Each Action Bean is called when the end of a request URL contains a string mapped to the Bean (again in cas-servlet.xml):
<prop key="/serviceValidate"> serviceValidateController </prop>
The "/login" function is mapped to an entirely separate API called Spring WebFlow. WebFlow is a common computer design pattern called a "State Machine" coded as a sequence of XML elements in the WEB-INF/login-webflow.xml file. In some sense, a WebFlow demonstrates how to replace a dozen lines of Java with a hundred lines of considerably more complex XML (but at least you are not coding).
Each state is represented by an XML element that either performs a simple EL test or else calls a Bean method. The result of the test or return value of the method is "success" or "error" and generates a transition (a GOTO) to another state.
<action-state id="startAuthenticate"> <action bean="x509Check" /> <transition on="success" to="sendTicketGrantingTicket" /> <transition on="error" to="viewLoginForm" /> </action-state>
When the login flow gets to this state, it calls a method of the x509Check Bean (which determines if the Request has a valid X.509 Certificate that can be used to login the user). A return of "success" means the user has logged on and proceeds to a state/bean that generates the Ticket Granting Cookie in the response object. An "error" means that there is no certificate, so the normal interactive Login form is displayed.
The flow continues until there is a transition to an "end-state" which either displays a JSP page or else redirects the Browser to another page.

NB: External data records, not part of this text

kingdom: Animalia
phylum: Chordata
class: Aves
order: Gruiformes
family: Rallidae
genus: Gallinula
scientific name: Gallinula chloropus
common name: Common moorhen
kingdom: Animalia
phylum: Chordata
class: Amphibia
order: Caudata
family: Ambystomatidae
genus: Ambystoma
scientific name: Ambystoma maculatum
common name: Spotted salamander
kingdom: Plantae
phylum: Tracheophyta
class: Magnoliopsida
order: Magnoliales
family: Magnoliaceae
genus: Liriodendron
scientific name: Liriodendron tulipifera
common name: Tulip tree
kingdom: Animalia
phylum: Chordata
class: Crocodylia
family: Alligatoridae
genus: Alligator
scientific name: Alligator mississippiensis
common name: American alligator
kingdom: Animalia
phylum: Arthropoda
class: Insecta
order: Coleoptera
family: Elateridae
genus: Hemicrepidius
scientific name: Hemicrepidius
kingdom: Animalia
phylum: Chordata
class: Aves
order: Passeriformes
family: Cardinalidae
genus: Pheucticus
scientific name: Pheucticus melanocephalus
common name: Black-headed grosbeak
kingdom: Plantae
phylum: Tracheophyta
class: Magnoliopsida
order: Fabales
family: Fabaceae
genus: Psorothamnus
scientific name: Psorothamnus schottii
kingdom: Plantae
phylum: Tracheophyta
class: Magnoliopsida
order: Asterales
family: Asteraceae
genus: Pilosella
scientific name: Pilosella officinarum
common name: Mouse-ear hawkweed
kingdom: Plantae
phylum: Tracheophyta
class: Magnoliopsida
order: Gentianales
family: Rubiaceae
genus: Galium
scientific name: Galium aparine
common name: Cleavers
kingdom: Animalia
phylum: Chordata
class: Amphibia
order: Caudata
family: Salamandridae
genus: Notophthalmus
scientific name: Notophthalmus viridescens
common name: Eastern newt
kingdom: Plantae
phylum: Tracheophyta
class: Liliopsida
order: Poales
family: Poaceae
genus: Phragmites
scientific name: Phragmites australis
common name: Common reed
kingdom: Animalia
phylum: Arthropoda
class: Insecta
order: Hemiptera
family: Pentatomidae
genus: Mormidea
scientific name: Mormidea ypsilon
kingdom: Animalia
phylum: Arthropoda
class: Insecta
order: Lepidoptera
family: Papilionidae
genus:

Ideally, the Presentation Layer would be the only component that deals with the Servlet API and its Request, Response, and Session objects. That is certainly possible for userid/password, but certain credentials may be inherently tied to the underlying socket and communications layers.
Business Logic
The Business Logic layer of CAS represents a set of services configured by the WEB-INF/deployerConfigContext.xml file. In a J2EE world, these would be the EJBs.
There is only one service interface exposed by Business Logic. It is the CentralAuthenticationService interface that exposes methods to create a TicketGrantingTicket (by logging on a user if the credentials presented are valid), create and validate ServiceTickets, and log the user off. All the other components provide support services to this interface.
The most important support service, and the most important configuration option for CAS, is the Bean implementing the AuthenticationManager interface configured to id "authenticationManager" in deployerConfigContext.xml.